_What is required_: For every line in the records that has the word "pitch", make a copy.

Object localization data:
• • • •
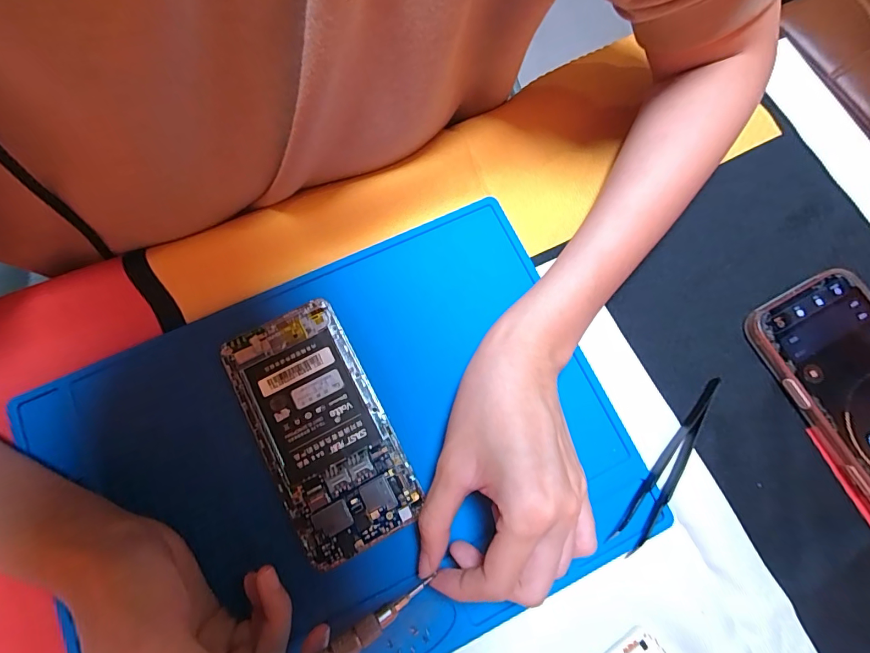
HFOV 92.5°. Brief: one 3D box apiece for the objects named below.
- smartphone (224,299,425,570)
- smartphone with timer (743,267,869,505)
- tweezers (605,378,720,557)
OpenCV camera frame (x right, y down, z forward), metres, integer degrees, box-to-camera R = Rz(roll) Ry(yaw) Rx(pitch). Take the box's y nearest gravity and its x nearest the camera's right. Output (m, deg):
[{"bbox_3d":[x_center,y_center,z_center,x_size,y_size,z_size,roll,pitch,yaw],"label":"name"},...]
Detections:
[{"bbox_3d":[-0.067,0.057,0.243,0.069,0.008,0.140,-27,79,-8],"label":"smartphone"},{"bbox_3d":[0.269,0.047,0.254,0.082,0.016,0.162,-28,79,-8],"label":"smartphone with timer"},{"bbox_3d":[0.139,0.079,0.245,0.013,0.008,0.114,35,78,6],"label":"tweezers"}]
• • • •
_Written reply_:
OpenCV camera frame (x right, y down, z forward), metres, integer degrees, box-to-camera R = Rz(roll) Ry(yaw) Rx(pitch). Take the box's y nearest gravity and its x nearest the camera's right. Output (m, deg):
[{"bbox_3d":[x_center,y_center,z_center,x_size,y_size,z_size,roll,pitch,yaw],"label":"name"},...]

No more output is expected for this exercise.